>> START AVAILABLE RECORDS

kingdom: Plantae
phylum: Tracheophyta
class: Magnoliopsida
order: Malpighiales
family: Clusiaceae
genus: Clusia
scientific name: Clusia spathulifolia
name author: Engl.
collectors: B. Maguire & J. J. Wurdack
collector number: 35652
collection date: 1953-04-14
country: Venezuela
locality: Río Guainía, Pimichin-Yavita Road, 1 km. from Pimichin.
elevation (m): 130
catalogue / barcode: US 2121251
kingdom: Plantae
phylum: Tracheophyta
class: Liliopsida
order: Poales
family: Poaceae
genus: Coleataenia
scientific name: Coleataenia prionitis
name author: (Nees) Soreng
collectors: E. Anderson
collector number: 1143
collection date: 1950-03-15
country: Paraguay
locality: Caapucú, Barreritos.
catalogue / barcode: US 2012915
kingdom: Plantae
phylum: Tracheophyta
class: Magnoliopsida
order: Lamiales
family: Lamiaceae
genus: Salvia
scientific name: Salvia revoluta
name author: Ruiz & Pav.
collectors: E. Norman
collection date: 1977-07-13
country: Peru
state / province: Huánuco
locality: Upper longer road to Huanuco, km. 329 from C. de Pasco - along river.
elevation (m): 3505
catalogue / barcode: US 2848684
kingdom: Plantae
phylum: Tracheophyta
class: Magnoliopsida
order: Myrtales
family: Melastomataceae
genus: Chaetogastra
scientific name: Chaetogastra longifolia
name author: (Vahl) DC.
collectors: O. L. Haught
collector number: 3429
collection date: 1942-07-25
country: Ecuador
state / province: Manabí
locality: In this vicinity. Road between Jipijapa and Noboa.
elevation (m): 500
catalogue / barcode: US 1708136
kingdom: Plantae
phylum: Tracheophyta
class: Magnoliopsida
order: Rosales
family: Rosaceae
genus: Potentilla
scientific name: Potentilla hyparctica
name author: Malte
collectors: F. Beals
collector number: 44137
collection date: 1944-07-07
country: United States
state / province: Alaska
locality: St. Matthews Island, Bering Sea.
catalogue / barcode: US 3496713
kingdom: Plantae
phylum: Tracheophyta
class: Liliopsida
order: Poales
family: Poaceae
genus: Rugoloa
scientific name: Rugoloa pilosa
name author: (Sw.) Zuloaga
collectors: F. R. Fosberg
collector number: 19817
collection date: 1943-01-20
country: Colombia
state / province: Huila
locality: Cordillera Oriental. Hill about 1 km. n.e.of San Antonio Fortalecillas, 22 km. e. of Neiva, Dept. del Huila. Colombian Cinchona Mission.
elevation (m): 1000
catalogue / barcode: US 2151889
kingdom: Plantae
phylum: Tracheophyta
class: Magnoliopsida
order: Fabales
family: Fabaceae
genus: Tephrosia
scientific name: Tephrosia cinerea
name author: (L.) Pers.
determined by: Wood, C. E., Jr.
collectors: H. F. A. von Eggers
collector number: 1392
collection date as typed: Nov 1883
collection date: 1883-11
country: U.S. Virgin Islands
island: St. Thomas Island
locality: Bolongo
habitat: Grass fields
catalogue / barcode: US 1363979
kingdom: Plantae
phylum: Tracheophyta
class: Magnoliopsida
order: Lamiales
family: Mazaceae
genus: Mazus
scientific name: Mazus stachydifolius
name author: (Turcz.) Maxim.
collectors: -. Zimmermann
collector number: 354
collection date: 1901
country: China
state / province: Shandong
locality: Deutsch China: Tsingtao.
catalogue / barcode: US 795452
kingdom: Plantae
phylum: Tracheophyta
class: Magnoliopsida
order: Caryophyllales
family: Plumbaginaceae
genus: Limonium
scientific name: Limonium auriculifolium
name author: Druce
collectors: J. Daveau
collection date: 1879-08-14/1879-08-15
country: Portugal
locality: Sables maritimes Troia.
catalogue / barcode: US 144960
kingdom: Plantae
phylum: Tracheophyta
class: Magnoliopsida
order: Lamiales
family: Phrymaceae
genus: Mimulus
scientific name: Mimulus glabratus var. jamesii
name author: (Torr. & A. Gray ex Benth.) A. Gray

>> END AVAILABLE RECORDS

• [WHAT TO PRODUCE]: Can you give all of the records above again, substituting "date collected" for every "collection date" and keeping everything else unchanged?

• [FULL ANSWER]:
kingdom: Plantae
phylum: Tracheophyta
class: Magnoliopsida
order: Malpighiales
family: Clusiaceae
genus: Clusia
scientific name: Clusia spathulifolia
name author: Engl.
collectors: B. Maguire & J. J. Wurdack
collector number: 35652
date collected: 1953-04-14
country: Venezuela
locality: Río Guainía, Pimichin-Yavita Road, 1 km. from Pimichin.
elevation (m): 130
catalogue / barcode: US 2121251
kingdom: Plantae
phylum: Tracheophyta
class: Liliopsida
order: Poales
family: Poaceae
genus: Coleataenia
scientific name: Coleataenia prionitis
name author: (Nees) Soreng
collectors: E. Anderson
collector number: 1143
date collected: 1950-03-15
country: Paraguay
locality: Caapucú, Barreritos.
catalogue / barcode: US 2012915
kingdom: Plantae
phylum: Tracheophyta
class: Magnoliopsida
order: Lamiales
family: Lamiaceae
genus: Salvia
scientific name: Salvia revoluta
name author: Ruiz & Pav.
collectors: E. Norman
date collected: 1977-07-13
country: Peru
state / province: Huánuco
locality: Upper longer road to Huanuco, km. 329 from C. de Pasco - along river.
elevation (m): 3505
catalogue / barcode: US 2848684
kingdom: Plantae
phylum: Tracheophyta
class: Magnoliopsida
order: Myrtales
family: Melastomataceae
genus: Chaetogastra
scientific name: Chaetogastra longifolia
name author: (Vahl) DC.
collectors: O. L. Haught
collector number: 3429
date collected: 1942-07-25
country: Ecuador
state / province: Manabí
locality: In this vicinity. Road between Jipijapa and Noboa.
elevation (m): 500
catalogue / barcode: US 1708136
kingdom: Plantae
phylum: Tracheophyta
class: Magnoliopsida
order: Rosales
family: Rosaceae
genus: Potentilla
scientific name: Potentilla hyparctica
name author: Malte
collectors: F. Beals
collector number: 44137
date collected: 1944-07-07
country: United States
state / province: Alaska
locality: St. Matthews Island, Bering Sea.
catalogue / barcode: US 3496713
kingdom: Plantae
phylum: Tracheophyta
class: Liliopsida
order: Poales
family: Poaceae
genus: Rugoloa
scientific name: Rugoloa pilosa
name author: (Sw.) Zuloaga
collectors: F. R. Fosberg
collector number: 19817
date collected: 1943-01-20
country: Colombia
state / province: Huila
locality: Cordillera Oriental. Hill about 1 km. n.e.of San Antonio Fortalecillas, 22 km. e. of Neiva, Dept. del Huila. Colombian Cinchona Mission.
elevation (m): 1000
catalogue / barcode: US 2151889
kingdom: Plantae
phylum: Tracheophyta
class: Magnoliopsida
order: Fabales
family: Fabaceae
genus: Tephrosia
scientific name: Tephrosia cinerea
name author: (L.) Pers.
determined by: Wood, C. E., Jr.
collectors: H. F. A. von Eggers
collector number: 1392
date collected as typed: Nov 1883
date collected: 1883-11
country: U.S. Virgin Islands
island: St. Thomas Island
locality: Bolongo
habitat: Grass fields
catalogue / barcode: US 1363979
kingdom: Plantae
phylum: Tracheophyta
class: Magnoliopsida
order: Lamiales
family: Mazaceae
genus: Mazus
scientific name: Mazus stachydifolius
name author: (Turcz.) Maxim.
collectors: -. Zimmermann
collector number: 354
date collected: 1901
country: China
state / province: Shandong
locality: Deutsch China: Tsingtao.
catalogue / barcode: US 795452
kingdom: Plantae
phylum: Tracheophyta
class: Magnoliopsida
order: Caryophyllales
family: Plumbaginaceae
genus: Limonium
scientific name: Limonium auriculifolium
name author: Druce
collectors: J. Daveau
date collected: 1879-08-14/1879-08-15
country: Portugal
locality: Sables maritimes Troia.
catalogue / barcode: US 144960
kingdom: Plantae
phylum: Tracheophyta
class: Magnoliopsida
order: Lamiales
family: Phrymaceae
genus: Mimulus
scientific name: Mimulus glabratus var. jamesii
name author: (Torr. & A. Gray ex Benth.) A. Gray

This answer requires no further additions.